ACTIVITY - Continue the article on Whittingham railway station, picking up after its last sentence.

SELECTED PASSAGE -
[Start of Attachment]
Disused railway station in Northumberland, England

Whittingham railway station served the village of Whittingham, in Northumberland, England from 1887 to 1953. It was a stop on the Cornhill Branch, which connected with .

== History ==
The station was opened on 5 September 1887 by the North Eastern Railway. It was situated on the north side of an unnamed road and immediately west of the junction at the A697. The station had five sidings on the west side, one serving a goods shed, three serving a goods platform and the last one serving a coal drop and a weighbridge.

The station closed to passengers on 22 September 1930 and to goods traffic on 2 March 1953.

The station site was host to a LNER camping coach from 1935 to 1939 and may have had a coach visiting in 1934 and 1935; this was despite the lack of a passenger service. Camping coach residents were transported to and from the coach in a passenger carriage attached to parcels trains.
[End of Attachment]
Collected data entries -
[Start of Attachment]
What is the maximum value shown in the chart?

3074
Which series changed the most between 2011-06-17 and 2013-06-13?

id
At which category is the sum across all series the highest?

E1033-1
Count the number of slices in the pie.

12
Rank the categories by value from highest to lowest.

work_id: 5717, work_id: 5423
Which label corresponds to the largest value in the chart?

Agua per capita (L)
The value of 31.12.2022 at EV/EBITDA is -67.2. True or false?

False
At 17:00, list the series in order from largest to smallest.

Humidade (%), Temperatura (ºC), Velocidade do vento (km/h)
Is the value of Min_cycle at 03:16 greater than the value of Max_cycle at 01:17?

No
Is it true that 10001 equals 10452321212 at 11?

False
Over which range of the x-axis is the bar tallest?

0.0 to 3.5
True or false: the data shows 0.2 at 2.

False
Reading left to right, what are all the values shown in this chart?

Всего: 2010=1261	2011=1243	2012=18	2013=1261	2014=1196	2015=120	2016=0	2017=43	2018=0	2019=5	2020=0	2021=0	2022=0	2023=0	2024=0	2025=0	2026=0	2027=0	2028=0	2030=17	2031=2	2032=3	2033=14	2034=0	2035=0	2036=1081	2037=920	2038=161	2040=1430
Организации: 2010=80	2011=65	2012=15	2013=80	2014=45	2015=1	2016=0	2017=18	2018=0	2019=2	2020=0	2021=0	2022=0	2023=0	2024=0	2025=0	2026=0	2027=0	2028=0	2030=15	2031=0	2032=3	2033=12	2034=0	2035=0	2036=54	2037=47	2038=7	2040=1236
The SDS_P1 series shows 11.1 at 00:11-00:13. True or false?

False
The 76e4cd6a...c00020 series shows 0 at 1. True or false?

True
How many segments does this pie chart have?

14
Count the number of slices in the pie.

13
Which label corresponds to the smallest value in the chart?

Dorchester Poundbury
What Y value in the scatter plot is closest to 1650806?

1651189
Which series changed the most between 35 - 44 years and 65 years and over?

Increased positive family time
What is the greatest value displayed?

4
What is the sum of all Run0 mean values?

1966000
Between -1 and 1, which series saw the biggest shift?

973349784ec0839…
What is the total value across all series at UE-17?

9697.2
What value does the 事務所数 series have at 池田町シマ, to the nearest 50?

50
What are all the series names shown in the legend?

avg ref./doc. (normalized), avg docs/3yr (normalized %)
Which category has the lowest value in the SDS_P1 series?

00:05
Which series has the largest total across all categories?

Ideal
[End of Attachment]
OUTPUT FOR THIS TASK -
| Preceding station | Disused railways |  |  | Following station |
|---|---|---|---|---|
| Glanton Line and station closed |  | North Eastern Railway Cornhill Branch |  | Edlingham Line and station closed |

==The site today==
In 2009, the station was bought by a private individual to transform it into a residence. The work of restoration was documented in the episode "Victorian Railway Station" of the television series The Restoration Man.

In 2016, the restoration work was reported as ongoing.